If these florets had opened for a short time unperceived by me and had then closed again, the empty anthers would have been left dangling outside. Nevertheless they yielded on August 17th an abundance of fine ripe seeds. Here then we have a near approach to the single case as yet known of this grass producing in a state of nature (in Germany) perfect flowers which yielded a copious supply of fruit. (8/26. Dr. Ascherson 'Botanische Zeitung' 1864 page 350.) Seeds from the cleistogamic flowers were sent by me to Mr. Scott in Calcutta, who there cultivated the plants in various ways, but they never produced perfect flowers.

In Europe Leersia oryzoides is the sole representative of its genus, and Duval- Jouve, after examining several exotic species, found that it apparently is the sole one which bears cleistogamic flowers. It ranges from Persia to North America, and specimens from Pennsylvania resembled the European ones in their concealed manner of fructification. There can therefore be little doubt that this plant generally propagates itself throughout an immense area by cleistogamic seeds, and that it can hardly ever be invigorated by cross- fertilisation. It resembles in this respect those plants which are now widely spread, though they increase solely by asexual generation. (8/27. I have collected several such cases in my 'Variation under Domestication' chapter 18 2nd edition volume 2 page 153.)

CONCLUDING REMARKS ON CLEISTOGAMIC FLOWERS.

That these flowers owe their structure primarily to the arrested development of perfect ones, we may infer from such cases as that of the lower rudimentary petal in Viola being larger than the others, like the lower lip of the perfect flower,--from a vestige of a spur in the cleistogamic flowers of Impatiens,-- from the ten stamens of Ononis being united into a tube,--and other such structures. The same inference may be drawn from the occurrence, in some instances, on the same plant of a series of gradations between the cleistogamic and perfect flowers. But that the former owe their origin wholly to arrested development is by no means the case; for various parts have been specially modified, so as to aid in the self-fertilisation of the flowers, and as a protection to the pollen; for instance, the hook-shaped pistil in Viola and in some other genera, by which the stigma is brought close to the fertile anthers,- -the rudimentary corolla of Specularia modified into a perfectly closed tympanum, and the sheath of Monochoria modified into a closed sack,--the excessively thin coats of the pollen-grains,--the anthers not being all equally aborted, and other such cases. Moreover Mr. Bennett has shown that the buds of the cleistogamic and perfect flowers of Impatiens differ at a very early period of growth.

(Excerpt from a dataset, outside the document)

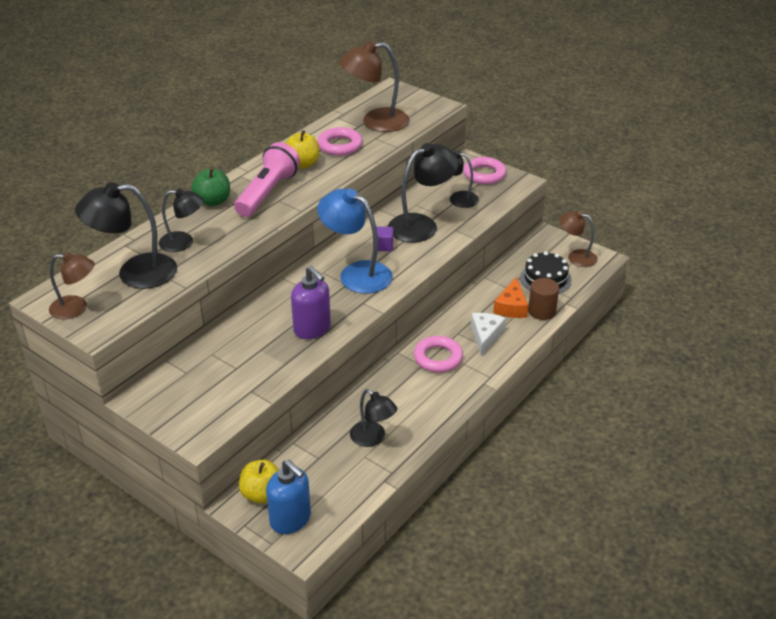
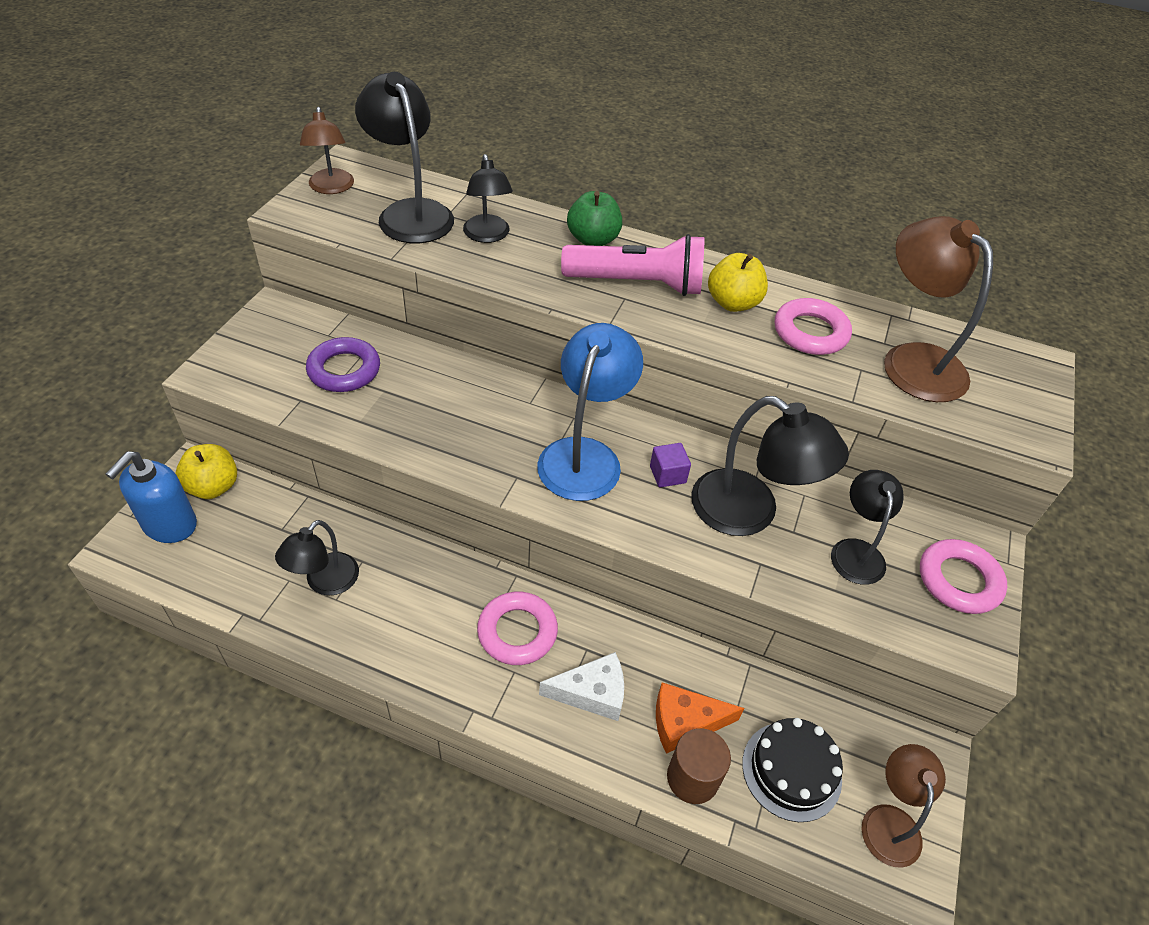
camera: 70 degrees right, 10 degrees up
purple soap dispenser [291,266,331,339] -> none
none -> purple ring [306,337,380,392]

The degree to which many of the most important organs in these degraded flowers have been reduced or even wholly obliterated, is one of their most remarkable peculiarities, reminding us of many parasitic animals. In some cases only a single anther is left, and this contains but few pollen-grains of diminished size; in other cases the stigma has disappeared, leaving a simple open passage into the ovarium. It is also interesting to note the complete loss of trifling points in the structure or functions of certain parts, which though of service to the perfect flowers, are of none to the cleistogamic; for instance the collecting hairs on the pistil of Specularia, the glands on the calyx of the Malpighiaceae, the nectar-secreting appendages to the lower stamens of Viola, the secretion of nectar by other parts, the emission of a sweet odour, and apparently the elasticity of the valves in the buried capsules of Viola odorata. We here see, as throughout nature, that as soon as any part or character becomes superfluous it tends sooner or later to disappear.

Another peculiarity in these flowers is that the pollen-grains generally emit their tubes whilst still enclosed within the anthers; but this is not so remarkable a fact as was formerly thought, when the case of Asclepias was alone known.